If I don’t do any promotion at all, I make about $5-$10 a month. In months where I’m more active, I can make $30 or more. Some Spoonflower artists say they make thousands every month, but these are artists who have hundreds of patterns for sale. I’m okay with my small bit of cash flow for now, because it’s all passive. If I want to increase my revenue, I can get more into promoting my work and create new patterns.

Etsy Shop

This is another outlet for my art. I create paintings on wood, boxes and skateboard decks and sell them in my Esty shop.

This one costs a little money as well. It’s .20 cents to list an item (per month) and then they charge a 5% fee on a sale.

If you like to make stuff, Etsy can be a great place to do it. These days you’re also competing with larger sellers from China, but if you promote your shop well and you have something truly unique, you can still earn good money.

Hubrunner

Hubrunner is a company that creates and maintains WordPress websites for customers all over the world. I’m a WP geek and I spent so much time setting up and maintaining my own sites that I thought I may as well do it for extra money. I signed up with Hubrunner to help maintain their customers’ sites. 

It works like this. I get notified by email that someone needs help with their site. I log in to my agent account and take care of whatever the client needs. I get paid an hourly rate, but typical tasks only take about 15-20 minutes. When I get a bunch I can earn a few hundred bucks a month doing something I enjoy doing and doesn’t take a lot of brain power (for me).

There are other gigs like this out there. For example, if you like to write, there are companies who work with copywriters in a similar way. It’s worth looking into because it’s work you can do from anywhere with a laptop (I’ve done it while watching Netflix at night).

Check out this list of 12 Best Freelance Websites for Copywriters.

Self-published and Kindle Ebooks

I love writing (you may have gathered that by now). I’ve written several books, all self-published. My go-to platform has been lulu.com, but recently I’ve been publishing books through the Amazon Kindle store.

The best part about publishing on these platforms is that it doesn’t cost anything to get your book into the world. You can also order author copies at cost.

For the most part, your earnings will depend on how well you promote your book. I promoted my last book to an email list and sold about 100 in the first day or two.
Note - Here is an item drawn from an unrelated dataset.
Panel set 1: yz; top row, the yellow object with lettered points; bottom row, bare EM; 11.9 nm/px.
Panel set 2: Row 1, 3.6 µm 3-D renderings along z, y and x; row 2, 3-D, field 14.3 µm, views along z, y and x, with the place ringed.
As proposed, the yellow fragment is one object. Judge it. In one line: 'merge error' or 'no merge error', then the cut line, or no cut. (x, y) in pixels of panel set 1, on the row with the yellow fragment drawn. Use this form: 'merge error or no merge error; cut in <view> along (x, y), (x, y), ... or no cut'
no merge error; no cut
Sales dropped significantly after that, mostly because the book doesn’t really have a big market outside of my particular audience. I mostly use it as a way to promote my screen printing business.

However, the great thing about the Kindle store is that with the right keywords and market-specific content, you can earn regular income from publishing on that platform.
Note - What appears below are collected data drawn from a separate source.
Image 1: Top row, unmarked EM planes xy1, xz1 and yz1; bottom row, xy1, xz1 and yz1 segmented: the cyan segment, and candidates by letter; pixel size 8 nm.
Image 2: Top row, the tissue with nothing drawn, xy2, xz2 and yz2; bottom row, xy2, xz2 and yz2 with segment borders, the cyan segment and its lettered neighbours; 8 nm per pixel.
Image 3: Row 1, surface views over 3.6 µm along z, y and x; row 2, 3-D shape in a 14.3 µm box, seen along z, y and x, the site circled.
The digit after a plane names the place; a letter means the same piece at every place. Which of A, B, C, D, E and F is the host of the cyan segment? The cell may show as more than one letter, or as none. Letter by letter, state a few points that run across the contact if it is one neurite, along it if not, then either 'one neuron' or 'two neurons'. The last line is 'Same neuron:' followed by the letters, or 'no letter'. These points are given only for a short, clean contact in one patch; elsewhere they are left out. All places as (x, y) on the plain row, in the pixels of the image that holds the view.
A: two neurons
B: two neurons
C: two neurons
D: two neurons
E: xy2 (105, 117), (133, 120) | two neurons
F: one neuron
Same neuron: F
There’s a great site with tons of free content that I highly recommend: Kindlepreneur

Little Side Gig

And of course, there’s this blog you’re reading right now. As I write this, I haven’t made a dime from Little Side Gig. It’s pretty new and right now everything I provide is free. In the future I’ll be adding some courses and products that will cost a little money.

If you decide to put up a blog, know that it takes time to build an audience. You’re not going to start earning money from day one (unless you do, then awesome). It takes patience and a lot of work. Think about something you love to do or talk about and put up a blog. It doesn’t cost very much to get a domain name and set up a WordPress site.

For example, if you like wine and you have some knowledge, think about starting a wine review site. If it becomes popular, you may find wineries who want you to review their wine and will send it to you to sample. You can give classes on pairing and tasting. You can publish a book about wine. The possibilities are only limited to your imagination.

There are so many more side gigs and ways to earn extra money outside your day job. If you expand on these five, you can probably come up with many more.